Eso es parte de una política del presente, que ahora puede ser más imaginable que hace un tiempo atrás. La única racionalidad que podíamos aplicar era agotar la denuncia del sistema, sin pensar en otra ética. En cambio, creo que hoy se entiende que, como decía Raymond Williams, nunca va a haber un régimen que pueda repensar la vida. Siempre van a haber tensiones al interior del propio orden, no todo es claro y compacto. Hay una especie de quiebre en la temporalidad cerrada que veníamos experimentando y podemos pensar en una alternativa, pero hay que construirla políticamente.
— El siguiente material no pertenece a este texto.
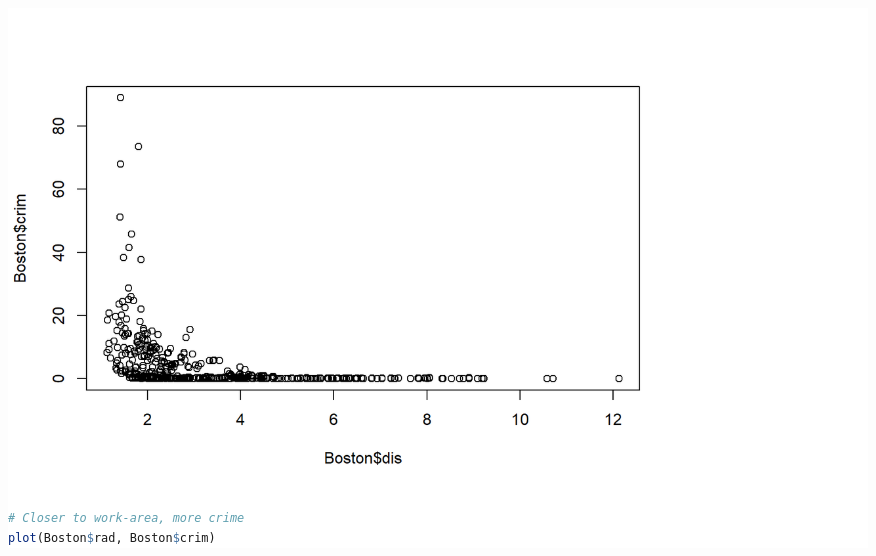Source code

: <img src="01-S01_files/figure-html/unnamed-chunk-14-2.png" width="672" />

```r
# Closer to work-area, more crime
plot(Boston$rad, Boston$crim)
```
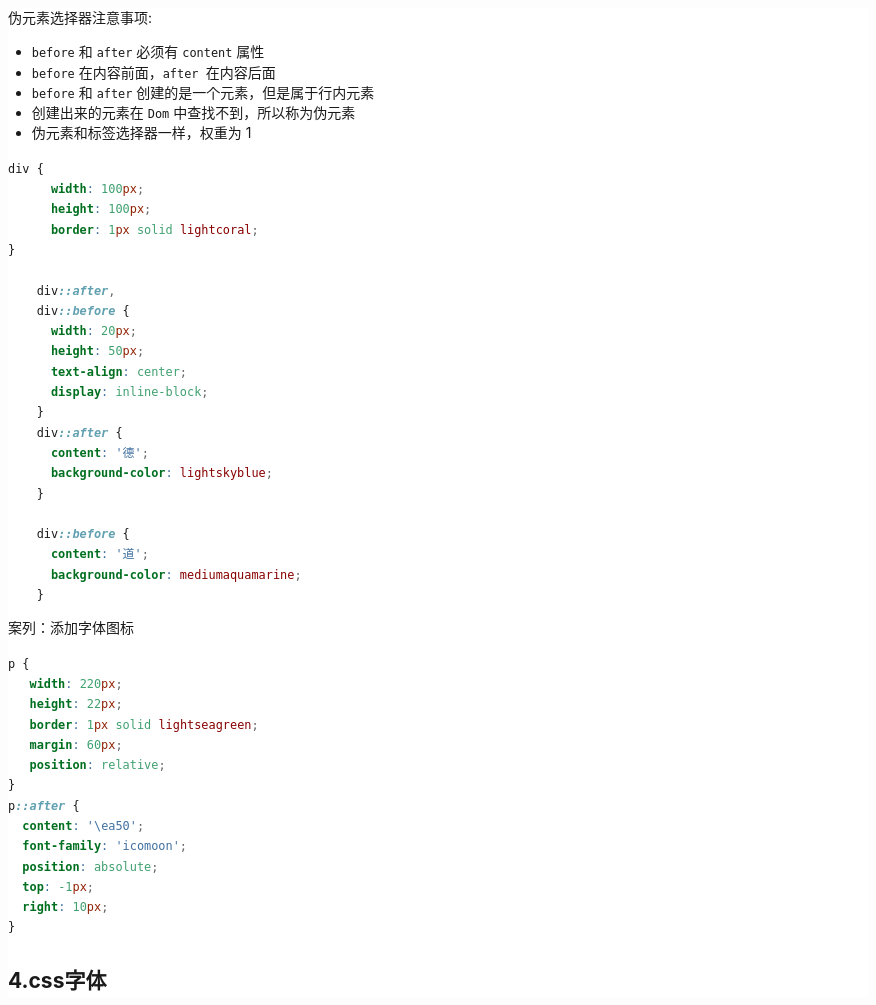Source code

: 伪元素选择器注意事项:

- `before` 和 `after` 必须有 `content` 属性
- `before` 在内容前面，`after `在内容后面
- `before` 和 `after` 创建的是一个元素，但是属于行内元素
- 创建出来的元素在 `Dom` 中查找不到，所以称为伪元素
- 伪元素和标签选择器一样，权重为 1

```css
div {
      width: 100px;
      height: 100px;
      border: 1px solid lightcoral;
}

    div::after,
    div::before {
      width: 20px;
      height: 50px;
      text-align: center;
      display: inline-block;
    }
    div::after {
      content: '德';
      background-color: lightskyblue;
    }

    div::before {
      content: '道';
      background-color: mediumaquamarine;
    }
```

案列：添加字体图标

```css
p {
   width: 220px;
   height: 22px;
   border: 1px solid lightseagreen;
   margin: 60px;
   position: relative;
}
p::after {
  content: '\ea50';
  font-family: 'icomoon';
  position: absolute;
  top: -1px;
  right: 10px;
}
```

## 4.css字体
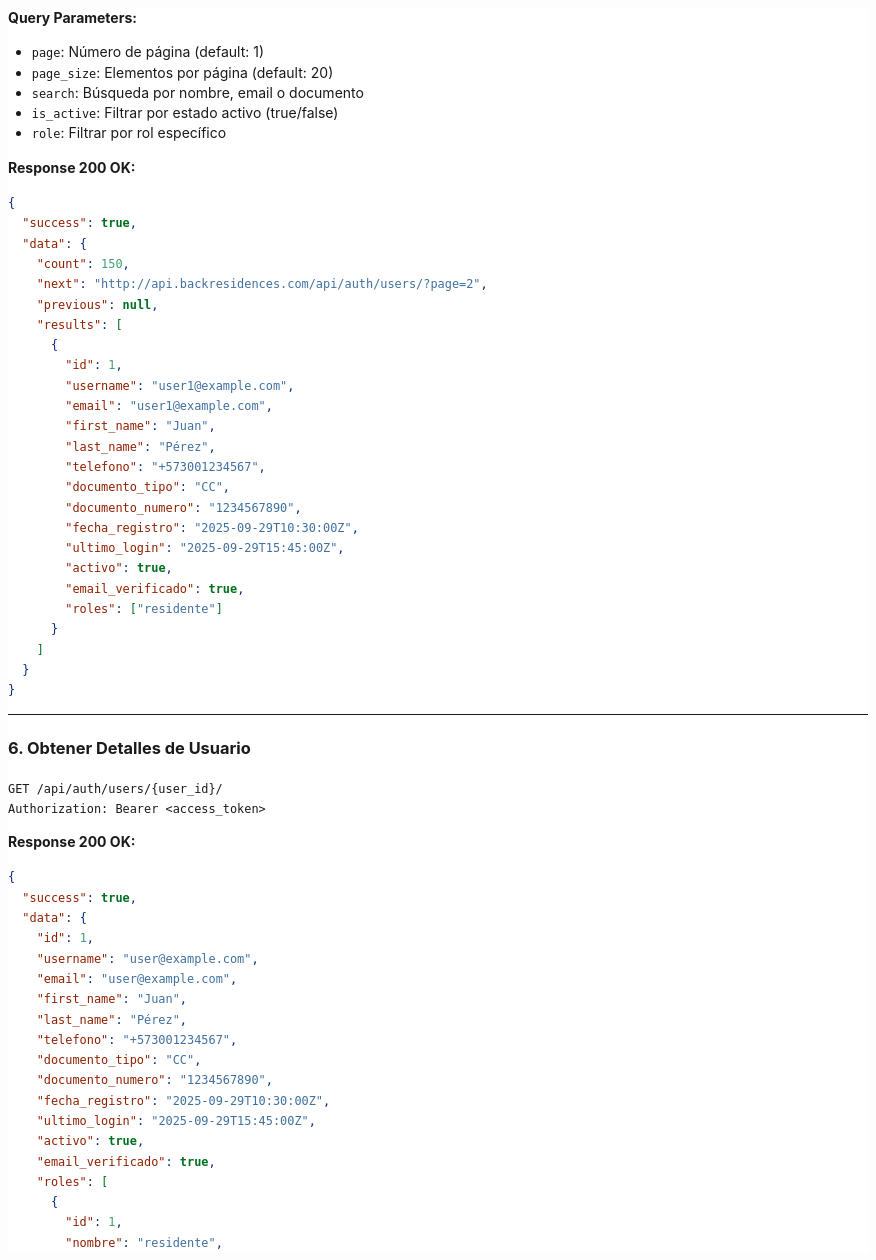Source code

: **Query Parameters:**
- `page`: Número de página (default: 1)
- `page_size`: Elementos por página (default: 20)
- `search`: Búsqueda por nombre, email o documento
- `is_active`: Filtrar por estado activo (true/false)
- `role`: Filtrar por rol específico

**Response 200 OK:**
```json
{
  "success": true,
  "data": {
    "count": 150,
    "next": "http://api.backresidences.com/api/auth/users/?page=2",
    "previous": null,
    "results": [
      {
        "id": 1,
        "username": "user1@example.com",
        "email": "user1@example.com",
        "first_name": "Juan",
        "last_name": "Pérez",
        "telefono": "+573001234567",
        "documento_tipo": "CC",
        "documento_numero": "1234567890",
        "fecha_registro": "2025-09-29T10:30:00Z",
        "ultimo_login": "2025-09-29T15:45:00Z",
        "activo": true,
        "email_verificado": true,
        "roles": ["residente"]
      }
    ]
  }
}
```

---

### 6. Obtener Detalles de Usuario
```http
GET /api/auth/users/{user_id}/
Authorization: Bearer <access_token>
```

**Response 200 OK:**
```json
{
  "success": true,
  "data": {
    "id": 1,
    "username": "user@example.com",
    "email": "user@example.com",
    "first_name": "Juan",
    "last_name": "Pérez",
    "telefono": "+573001234567",
    "documento_tipo": "CC",
    "documento_numero": "1234567890",
    "fecha_registro": "2025-09-29T10:30:00Z",
    "ultimo_login": "2025-09-29T15:45:00Z",
    "activo": true,
    "email_verificado": true,
    "roles": [
      {
        "id": 1,
        "nombre": "residente",
```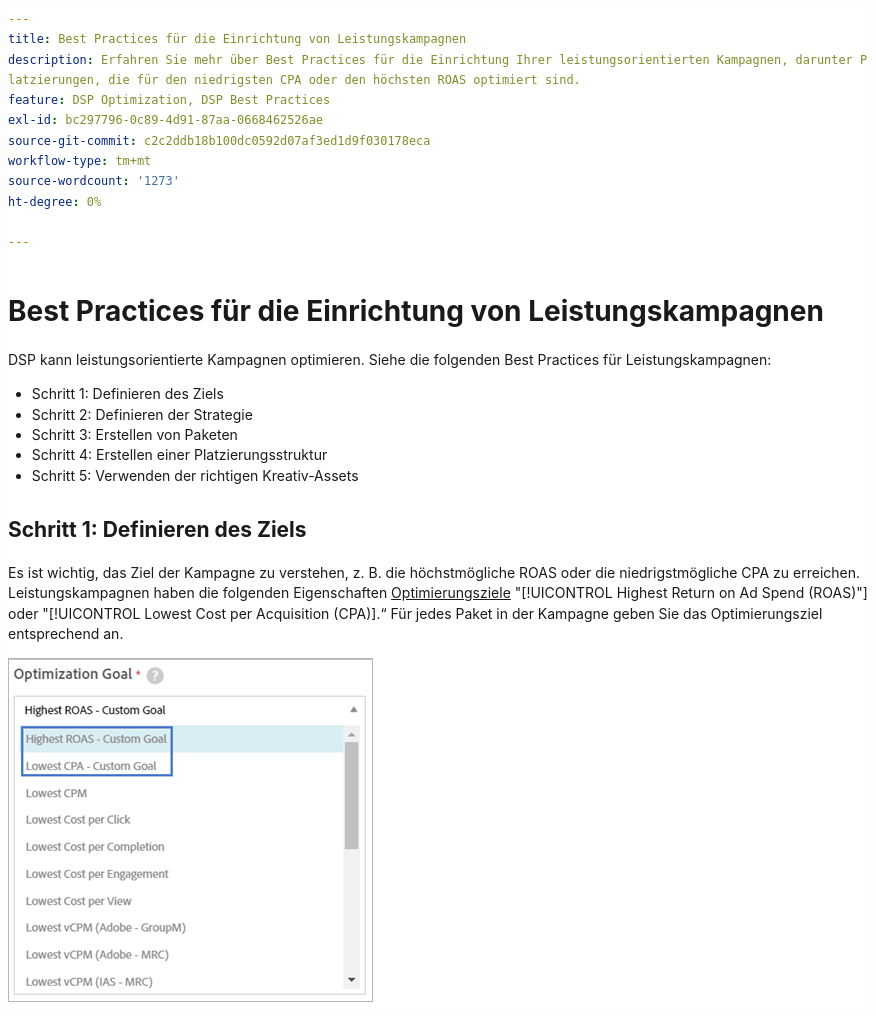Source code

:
 ```yaml
---
title: Best Practices für die Einrichtung von Leistungskampagnen
description: Erfahren Sie mehr über Best Practices für die Einrichtung Ihrer leistungsorientierten Kampagnen, darunter Platzierungen, die für den niedrigsten CPA oder den höchsten ROAS optimiert sind.
feature: DSP Optimization, DSP Best Practices
exl-id: bc297796-0c89-4d91-87aa-0668462526ae
source-git-commit: c2c2ddb18b100dc0592d07af3ed1d9f030178eca
workflow-type: tm+mt
source-wordcount: '1273'
ht-degree: 0%

---
```


# Best Practices für die Einrichtung von Leistungskampagnen

DSP kann leistungsorientierte Kampagnen optimieren. Siehe die folgenden Best Practices für Leistungskampagnen:

* Schritt 1: Definieren des Ziels
* Schritt 2: Definieren der Strategie
* Schritt 3: Erstellen von Paketen
* Schritt 4: Erstellen einer Platzierungsstruktur
* Schritt 5: Verwenden der richtigen Kreativ-Assets

## Schritt 1: Definieren des Ziels

Es ist wichtig, das Ziel der Kampagne zu verstehen, z. B. die höchstmögliche ROAS oder die niedrigstmögliche CPA zu erreichen. Leistungskampagnen haben die folgenden Eigenschaften [Optimierungsziele](/help/dsp/optimization/optimization-goals.md) &quot;[!UICONTROL Highest Return on Ad Spend (ROAS)"] oder &quot;[!UICONTROL Lowest Cost per Acquisition (CPA)].“ Für jedes Paket in der Kampagne geben Sie das Optimierungsziel entsprechend an.

![Optimierungsziel](/help/dsp/assets/optimization-goals.png)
Lo que hay que aprovechar ahora, más que sugerir «políticas culturales», es imaginar cuáles son las conversaciones sociales de las que deberíamos hacernos cargo para entender que no sólo está en juego un modelo económico, sino que una manera de organizar la existencia que debe aceptar la diferencia, la diversidad, la heterogeneidad.
La pregunta por cuál es el horizonte en el que queremos vivir los próximos 50 años es capital, ya no se trata del aquí y ahora. Cualquier trabajo del lenguaje, de la estética, de una economía alternativa a la que existe, tiene que fundarse en otra teoría del presente y en otro modelo de pensamiento crítico, que no se recicle en explicarlo con un nivel de detalle exasperante, cómo funciona el neoliberalismo. Tengo la impresión de que el mundo, no como un ente abstracto sino como el espacio de la habitabilidad, nos está haciendo preguntas decisivas y tenemos que sentarnos a pensarlas y discutirlas.